**** Seitenauszug ****
Erst verkauft Siemens die Handyschiene an Benq, die gehen angeblich pleite, um fröhlich im Osten weiter zu produzieren.

Jetzt zieht die Hausgeräte-Schiene nach.
Von Berlin in den Osten, da dort flexibel bei längerer Wochenarbeitszeit für 4 Euro/Std. gearbeitet wird, von da aus bald nach Lodz (für 200 -300 Euro im Monat), später in die Türkei, für noch weniger Lohn.

Analog gönnen sich die Chefs hier massiv erhöhte Löhne, ihre Rolex, ihren Jaguar, ihren Palast, ihren sonstigen Luxus.

Ich frage mich oft genug, ob diese abgehobenen Konzernchefs überhaupt begreifen, was sie dem Produktionsstandort Deutschland antun.
Das Land quillt über vor cleveren Menschen ohne Beschäftigung, die sich drum reissen würden, wieder in Lohn und Brot zu stehen. Zu Löhnen, die ihnen ein einigermaßen vernünftiges Leben sichern und Beschäftigungsmodalitäten, die der Verblödung vorbeugen.

Aber nein, man verlegt in Billiglohnländer, um den eigenen finanziellen Zuwachs nochmals zu erhöhen.

Ich fass es einfach nicht, daß hier die Politik nicht einschreitet und diese Abwanderung zulässt. Die müssen doch mal wach werden!?

Verdammt nochmal, ich bin selbst betroffen. Möchte nen Job haben und finde keinen, da auch hier ein Laden nach dem anderen dicht macht.
Aber ich muss mich vom Amt gängeln lassen und von der Grundversorgung leben, kann aber selbst kaum etwas bewirken.
**** Bereitgestellte Daten ****
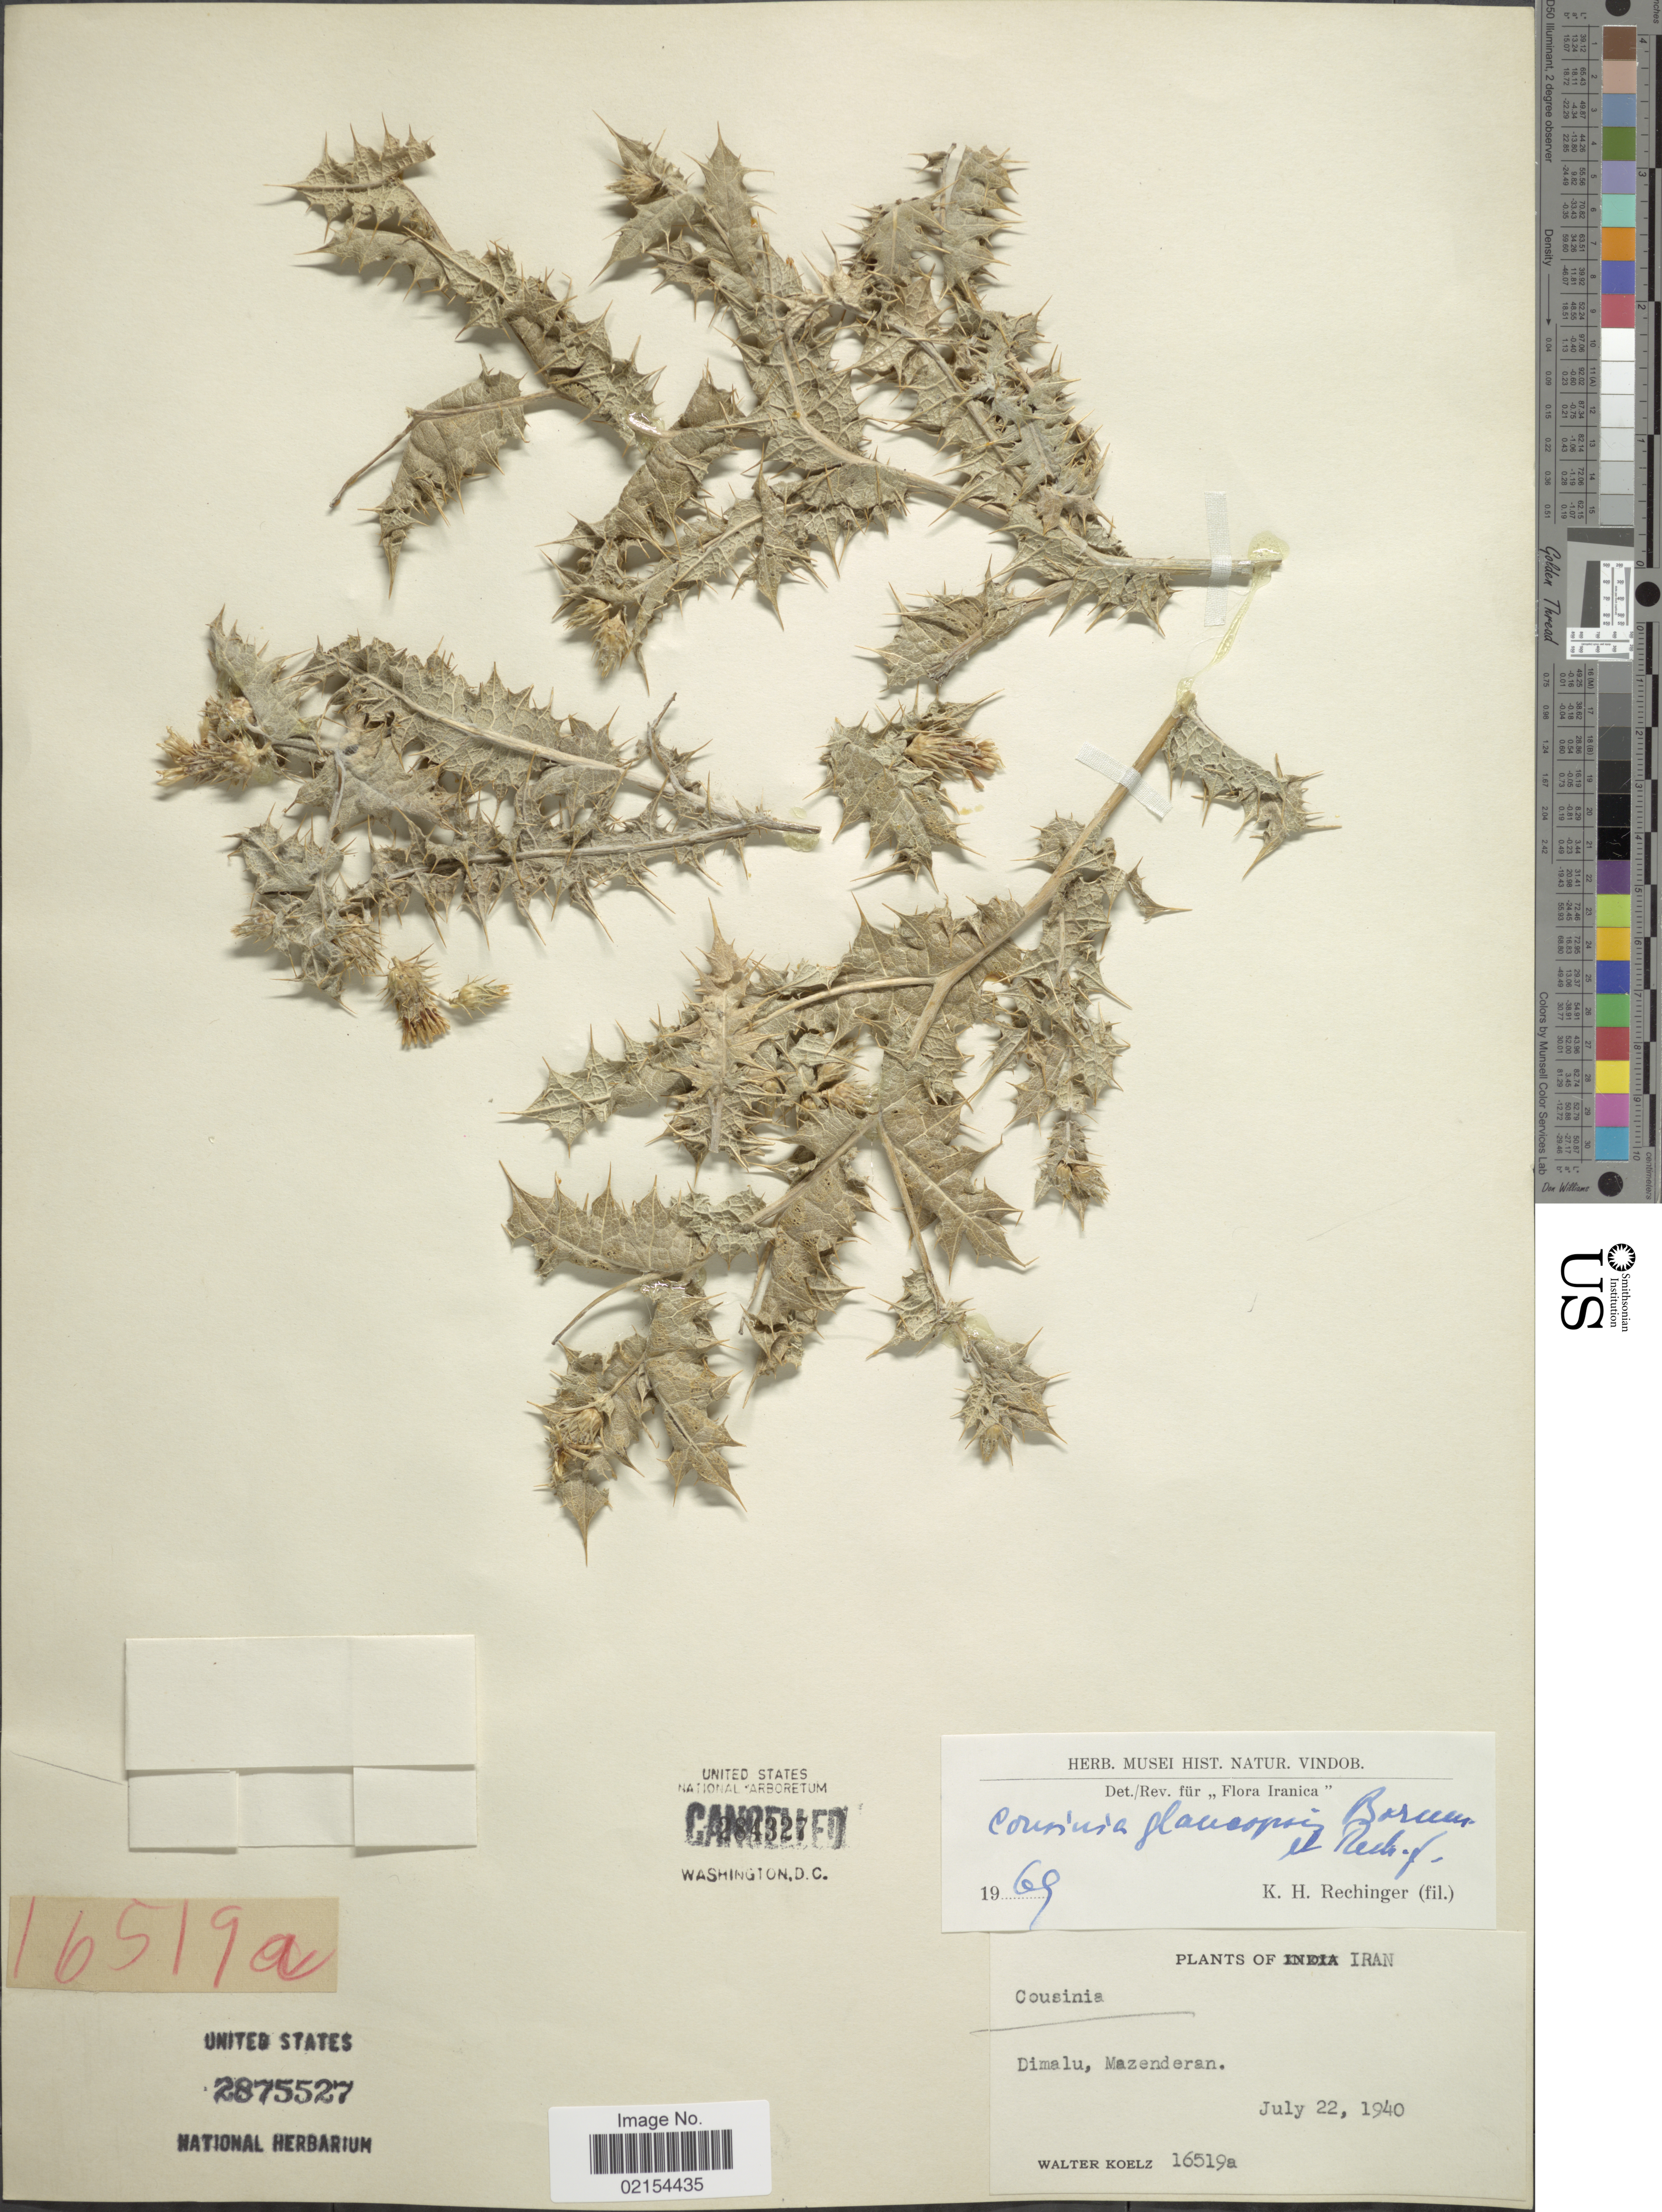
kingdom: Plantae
****
**Zu erledigen**
[1] Nenne alle Ziele, in die laut dem Seitenauszug die Hausgeräte-Schiene nacheinander verlegt wird.
[2] Führe den Beitrag über die Produktionsverlagerung bei Siemens nach seinem letzten Satz weiter.
Die Zeilen sind eigenständiges Material und haben mit dem Seitenauszug nichts zu tun.

**Lösungen**
[1]
- der Osten
- Lodz
- die Türkei

[2]
Das kann es nicht sein.

Platz für Eure Meinung.
 
Stimme dir zu. Muss dich aber in einem Punkt korrigieren, in Polen wird garantiert nicht für 200-300 Euro gearbeitet. Eher 400-500.

Ansonsten leider die traurige Wahrheit. Ich finde die Vorstandsgehälter einfach übertrieben. Reicht es nicht, wenn man 1-1,5 Millionen Euro im Jahr verdient? Müssen es 3 oder sogar 4 Millionen sein? Ich denke das steht einfach nicht mehr im Verhältnis zur Leistung. Und die ist offensichtlich nicht gut, sonst hätten wir die Misere mit Benq nicht.
 
Im Spiegel war neulich ein wunderbares Interview mit Dr. Wendelin Wiedeking, das sich auch mit dem Thema beschäftigt.

Wenn mehr Manager so denken würden wie der Porsche Chef, dann hätte Deutschland einen ganzen Haufen Probleme weniger.

Alex
 
Porsche wollte für einen neuen Produktionsstandort (Dresden?) auch keinerlei öffentliche Zuschüsse haben. Als gewinnbringende profitable Firma hätte man soetwas nicht nötig. BMW wars glaube ich, im gleichen Zeitraum kassierte für ein neues Werk kräftig ab.

Alles Sch*** Heuschrecken, um das Müntezitat zu bringen!

Uria aalge
 
Diplomac schrieb:
....... in Polen wird garantiert nicht für 200-300 Euro gearbeitet. Eher 400-500.......

.......Ich finde die Vorstandsgehälter einfach übertrieben. Reicht es nicht, wenn man 1-1,5 Millionen Euro im Jahr verdient? Müssen es 3 oder sogar 4 Millionen sein? ............

In dem TV-Bericht (war es Spiegel TV?) wurden Menschen in Polen, an der Werkstür, befragt, die eben diese Summen angaben.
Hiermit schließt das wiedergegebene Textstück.